[Machine-readable electronics designs]

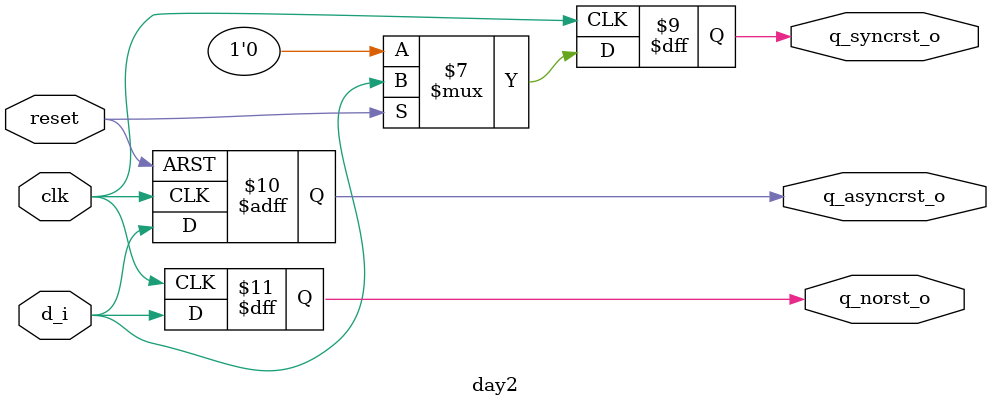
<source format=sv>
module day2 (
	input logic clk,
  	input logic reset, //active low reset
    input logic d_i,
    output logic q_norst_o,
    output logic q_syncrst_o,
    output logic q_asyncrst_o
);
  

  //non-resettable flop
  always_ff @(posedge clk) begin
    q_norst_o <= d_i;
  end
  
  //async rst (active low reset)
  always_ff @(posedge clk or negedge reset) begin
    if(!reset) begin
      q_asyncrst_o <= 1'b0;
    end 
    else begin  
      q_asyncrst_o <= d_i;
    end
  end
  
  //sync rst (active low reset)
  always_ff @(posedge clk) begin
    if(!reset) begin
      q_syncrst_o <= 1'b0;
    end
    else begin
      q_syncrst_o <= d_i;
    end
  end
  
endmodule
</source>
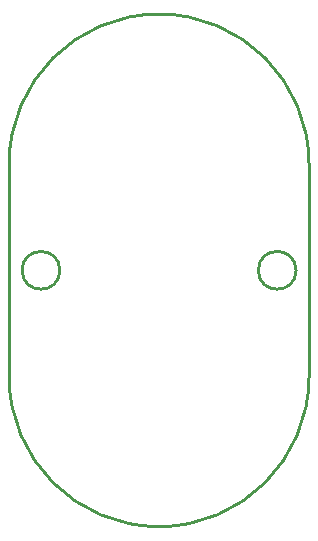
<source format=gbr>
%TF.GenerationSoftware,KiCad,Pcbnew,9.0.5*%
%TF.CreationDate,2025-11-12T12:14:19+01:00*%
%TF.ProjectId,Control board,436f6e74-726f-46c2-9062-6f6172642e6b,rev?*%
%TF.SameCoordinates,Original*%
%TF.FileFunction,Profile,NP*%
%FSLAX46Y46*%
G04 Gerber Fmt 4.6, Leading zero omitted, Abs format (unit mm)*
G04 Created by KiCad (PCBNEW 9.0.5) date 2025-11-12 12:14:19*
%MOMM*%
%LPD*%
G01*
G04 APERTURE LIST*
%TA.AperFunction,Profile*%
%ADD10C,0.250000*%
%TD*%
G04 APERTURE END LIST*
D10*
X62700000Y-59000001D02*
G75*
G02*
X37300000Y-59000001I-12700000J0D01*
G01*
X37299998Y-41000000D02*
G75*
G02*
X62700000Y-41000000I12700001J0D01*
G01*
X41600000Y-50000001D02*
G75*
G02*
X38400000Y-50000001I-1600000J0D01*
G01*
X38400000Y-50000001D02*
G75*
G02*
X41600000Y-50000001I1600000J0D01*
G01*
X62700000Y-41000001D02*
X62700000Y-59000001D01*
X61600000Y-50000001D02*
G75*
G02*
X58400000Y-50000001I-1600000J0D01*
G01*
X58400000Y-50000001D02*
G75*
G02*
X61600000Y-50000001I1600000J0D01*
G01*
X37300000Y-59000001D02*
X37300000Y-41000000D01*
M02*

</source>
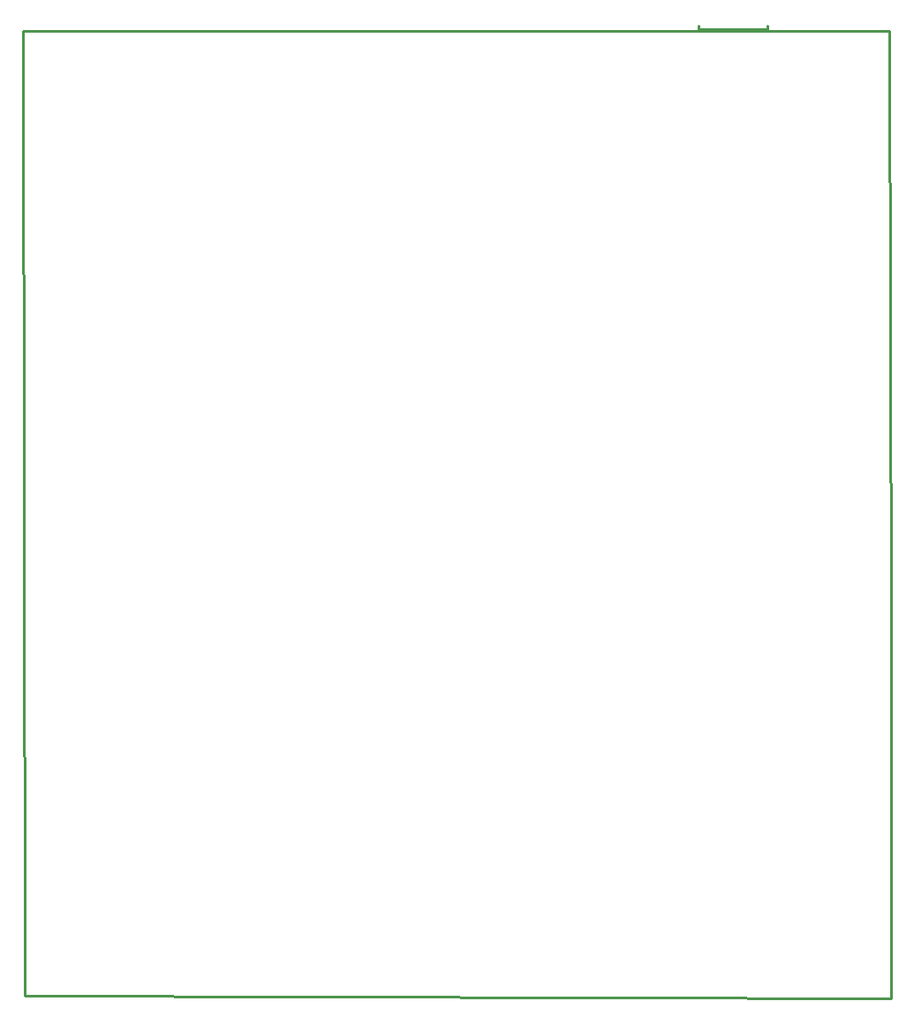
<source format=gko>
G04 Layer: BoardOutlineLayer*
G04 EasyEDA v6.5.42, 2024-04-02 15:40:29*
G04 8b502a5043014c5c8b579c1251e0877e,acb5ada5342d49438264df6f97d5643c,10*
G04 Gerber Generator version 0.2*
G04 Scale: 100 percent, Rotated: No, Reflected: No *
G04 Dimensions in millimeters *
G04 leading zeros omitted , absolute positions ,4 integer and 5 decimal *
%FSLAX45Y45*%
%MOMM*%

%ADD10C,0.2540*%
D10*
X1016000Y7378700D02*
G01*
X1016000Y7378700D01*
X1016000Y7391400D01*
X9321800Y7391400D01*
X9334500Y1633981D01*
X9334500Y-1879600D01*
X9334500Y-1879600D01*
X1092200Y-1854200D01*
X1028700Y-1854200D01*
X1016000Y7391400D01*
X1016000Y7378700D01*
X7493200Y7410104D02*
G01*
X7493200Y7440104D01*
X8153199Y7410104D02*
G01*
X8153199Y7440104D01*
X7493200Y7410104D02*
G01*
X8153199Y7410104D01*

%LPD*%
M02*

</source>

Problem description —
Each entry above must be repeated word for word, minus its images.

Problem solution —
<source format=sv>
module day2 (
	input logic clk,
  	input logic reset, //active low reset
    input logic d_i,
    output logic q_norst_o,
    output logic q_syncrst_o,
    output logic q_asyncrst_o
);
  

  //non-resettable flop
  always_ff @(posedge clk) begin
    q_norst_o <= d_i;
  end
  
  //async rst (active low reset)
  always_ff @(posedge clk or negedge reset) begin
    if(!reset) begin
      q_asyncrst_o <= 1'b0;
    end 
    else begin  
      q_asyncrst_o <= d_i;
    end
  end
  
  //sync rst (active low reset)
  always_ff @(posedge clk) begin
    if(!reset) begin
      q_syncrst_o <= 1'b0;
    end
    else begin
      q_syncrst_o <= d_i;
    end
  end
  
endmodule
</source>
<source format=gbr>
%TF.GenerationSoftware,KiCad,Pcbnew,9.0.5*%
%TF.CreationDate,2025-11-12T12:14:19+01:00*%
%TF.ProjectId,Control board,436f6e74-726f-46c2-9062-6f6172642e6b,rev?*%
%TF.SameCoordinates,Original*%
%TF.FileFunction,Profile,NP*%
%FSLAX46Y46*%
G04 Gerber Fmt 4.6, Leading zero omitted, Abs format (unit mm)*
G04 Created by KiCad (PCBNEW 9.0.5) date 2025-11-12 12:14:19*
%MOMM*%
%LPD*%
G01*
G04 APERTURE LIST*
%TA.AperFunction,Profile*%
%ADD10C,0.250000*%
%TD*%
G04 APERTURE END LIST*
D10*
X62700000Y-59000001D02*
G75*
G02*
X37300000Y-59000001I-12700000J0D01*
G01*
X37299998Y-41000000D02*
G75*
G02*
X62700000Y-41000000I12700001J0D01*
G01*
X41600000Y-50000001D02*
G75*
G02*
X38400000Y-50000001I-1600000J0D01*
G01*
X38400000Y-50000001D02*
G75*
G02*
X41600000Y-50000001I1600000J0D01*
G01*
X62700000Y-41000001D02*
X62700000Y-59000001D01*
X61600000Y-50000001D02*
G75*
G02*
X58400000Y-50000001I-1600000J0D01*
G01*
X58400000Y-50000001D02*
G75*
G02*
X61600000Y-50000001I1600000J0D01*
G01*
X37300000Y-59000001D02*
X37300000Y-41000000D01*
M02*

</source>
<source format=gko>
G04 Layer: BoardOutlineLayer*
G04 EasyEDA v6.5.42, 2024-04-02 15:40:29*
G04 8b502a5043014c5c8b579c1251e0877e,acb5ada5342d49438264df6f97d5643c,10*
G04 Gerber Generator version 0.2*
G04 Scale: 100 percent, Rotated: No, Reflected: No *
G04 Dimensions in millimeters *
G04 leading zeros omitted , absolute positions ,4 integer and 5 decimal *
%FSLAX45Y45*%
%MOMM*%

%ADD10C,0.2540*%
D10*
X1016000Y7378700D02*
G01*
X1016000Y7378700D01*
X1016000Y7391400D01*
X9321800Y7391400D01*
X9334500Y1633981D01*
X9334500Y-1879600D01*
X9334500Y-1879600D01*
X1092200Y-1854200D01*
X1028700Y-1854200D01*
X1016000Y7391400D01*
X1016000Y7378700D01*
X7493200Y7410104D02*
G01*
X7493200Y7440104D01*
X8153199Y7410104D02*
G01*
X8153199Y7440104D01*
X7493200Y7410104D02*
G01*
X8153199Y7410104D01*

%LPD*%
M02*

</source>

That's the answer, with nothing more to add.